• _MATERIAL FOR THIS TASK_
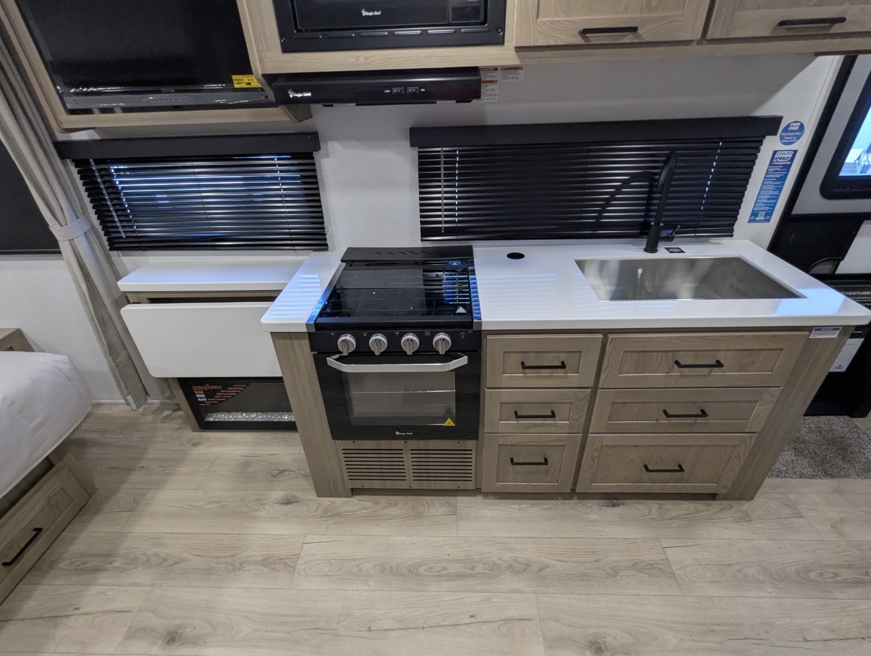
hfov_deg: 94.4
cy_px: 328
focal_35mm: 16
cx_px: 436
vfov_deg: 78.2
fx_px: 403
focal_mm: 2.35
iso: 279
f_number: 2.2
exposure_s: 1/90
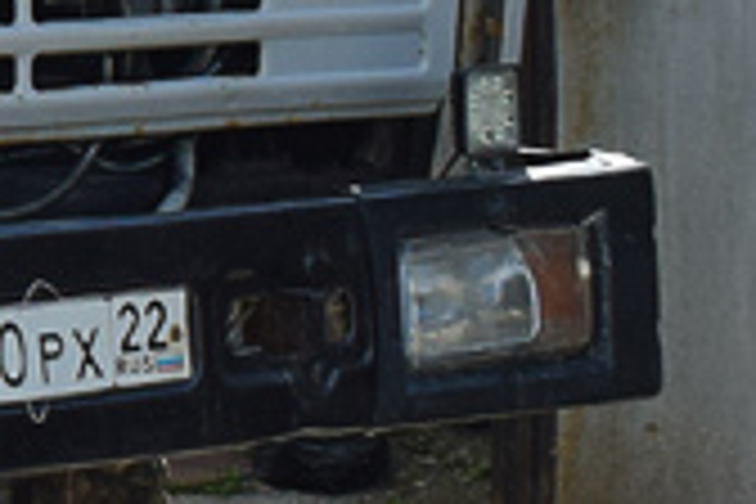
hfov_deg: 6.3
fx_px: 6300
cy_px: -558
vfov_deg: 4.5
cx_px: -1503
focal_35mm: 300
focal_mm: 28
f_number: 6.3
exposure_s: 1/640
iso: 200
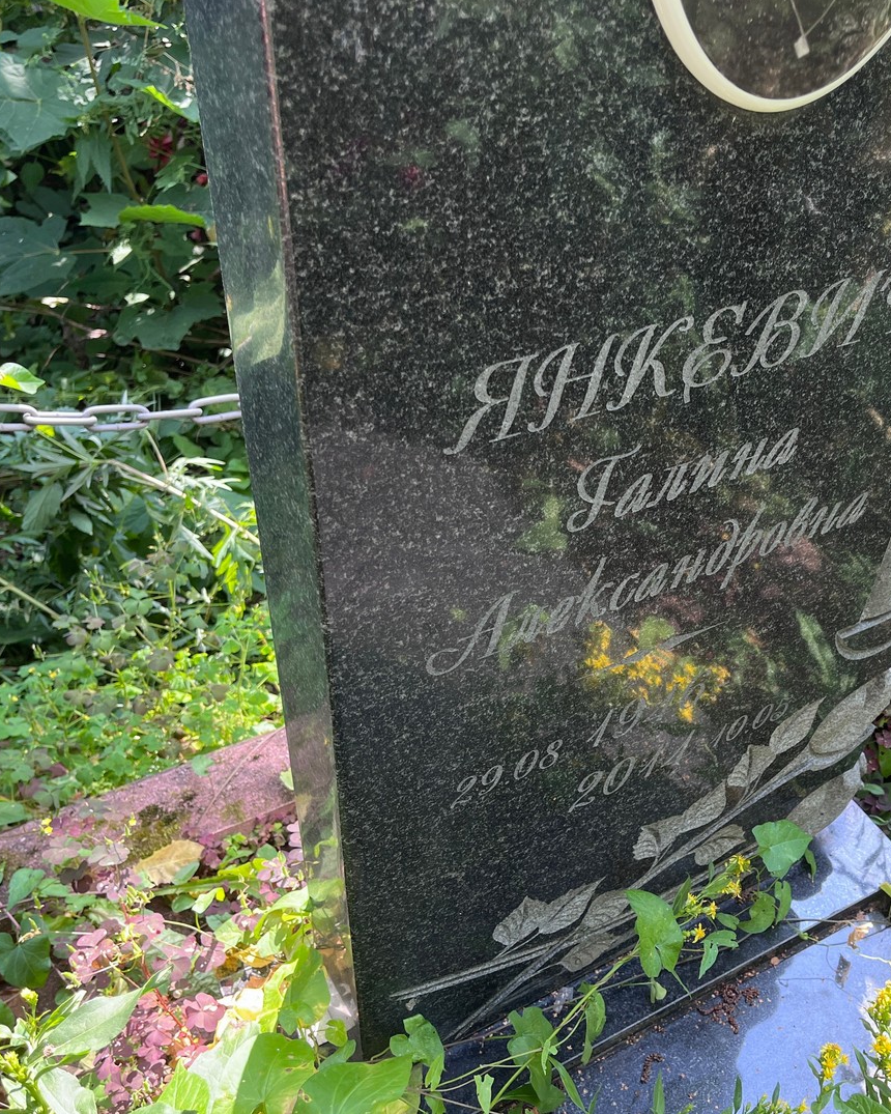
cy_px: 555
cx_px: 590
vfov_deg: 52.8
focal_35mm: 34
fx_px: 1121
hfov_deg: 42.8
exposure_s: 1/207
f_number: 1.6
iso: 50
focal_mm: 5.1
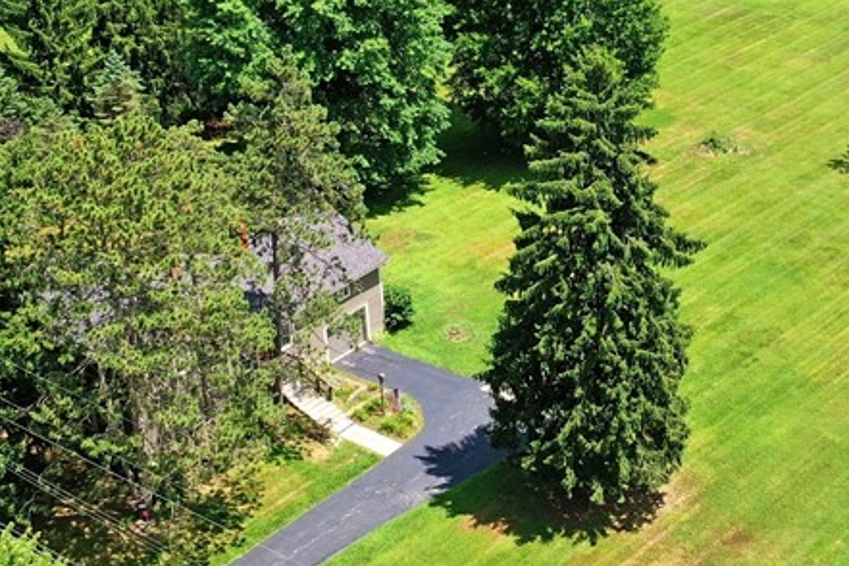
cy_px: 156
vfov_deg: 19.6
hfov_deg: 28.7
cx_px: 660
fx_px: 1627
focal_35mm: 69
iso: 100
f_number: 5.6
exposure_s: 1/400
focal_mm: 10.26
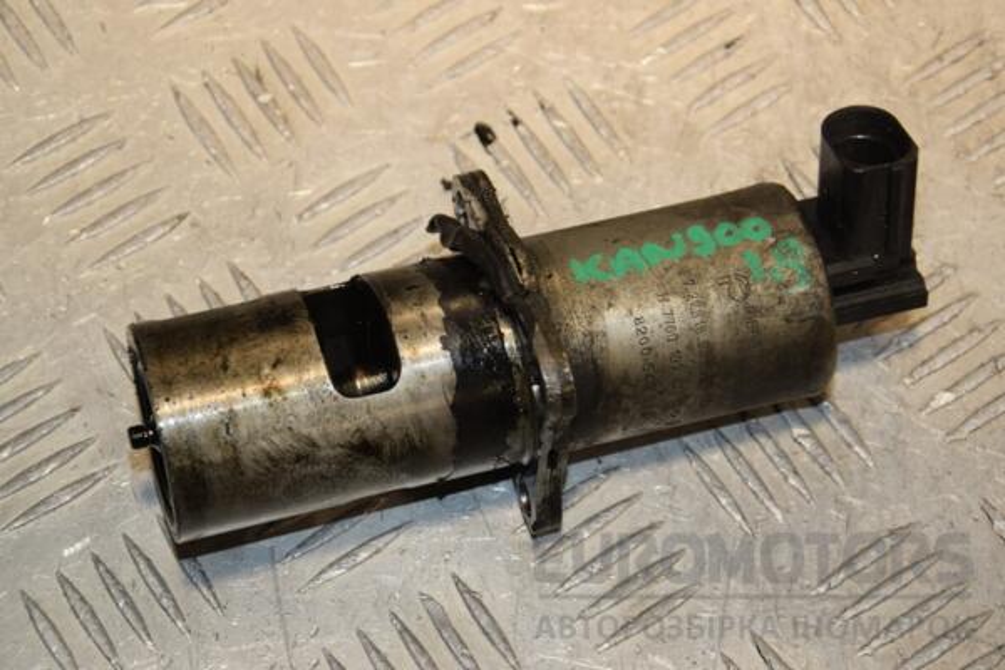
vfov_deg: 13.0
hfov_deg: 19.5
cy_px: 335
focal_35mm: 105
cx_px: 502
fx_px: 2931
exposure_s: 1/200
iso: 800
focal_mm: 70
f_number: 7.1
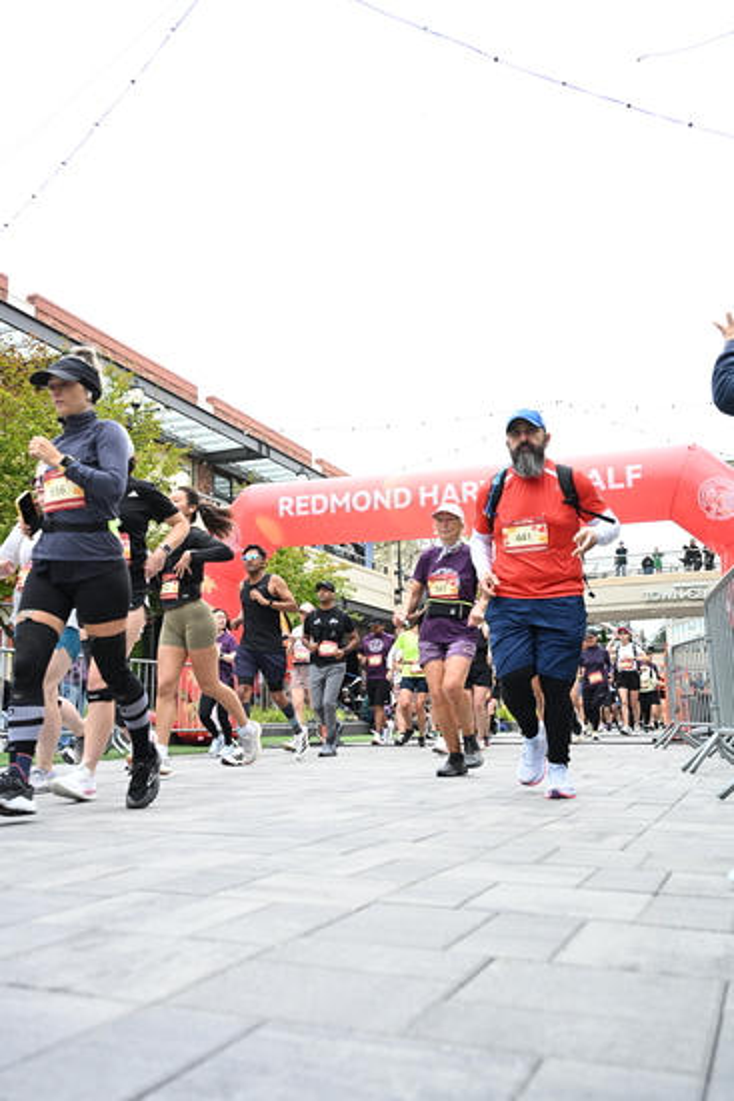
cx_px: 367
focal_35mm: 31
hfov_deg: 42.3
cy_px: 550
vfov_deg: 60.3
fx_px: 947
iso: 2000
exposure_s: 1/640
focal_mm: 31
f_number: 4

• _WHAT THE EXERCISE ASKS_
Please return the records above exactly as written, dropping every picture.

• _RESPONSE TO THIS TASK_
hfov_deg: 94.4
cy_px: 328
focal_35mm: 16
cx_px: 436
vfov_deg: 78.2
fx_px: 403
focal_mm: 2.35
iso: 279
f_number: 2.2
exposure_s: 1/90
hfov_deg: 6.3
fx_px: 6300
cy_px: -558
vfov_deg: 4.5
cx_px: -1503
focal_35mm: 300
focal_mm: 28
f_number: 6.3
exposure_s: 1/640
iso: 200
cy_px: 555
cx_px: 590
vfov_deg: 52.8
focal_35mm: 34
fx_px: 1121
hfov_deg: 42.8
exposure_s: 1/207
f_number: 1.6
iso: 50
focal_mm: 5.1
cy_px: 156
vfov_deg: 19.6
hfov_deg: 28.7
cx_px: 660
fx_px: 1627
focal_35mm: 69
iso: 100
f_number: 5.6
exposure_s: 1/400
focal_mm: 10.26
vfov_deg: 13.0
hfov_deg: 19.5
cy_px: 335
focal_35mm: 105
cx_px: 502
fx_px: 2931
exposure_s: 1/200
iso: 800
focal_mm: 70
f_number: 7.1
cx_px: 367
focal_35mm: 31
hfov_deg: 42.3
cy_px: 550
vfov_deg: 60.3
fx_px: 947
iso: 2000
exposure_s: 1/640
focal_mm: 31
f_number: 4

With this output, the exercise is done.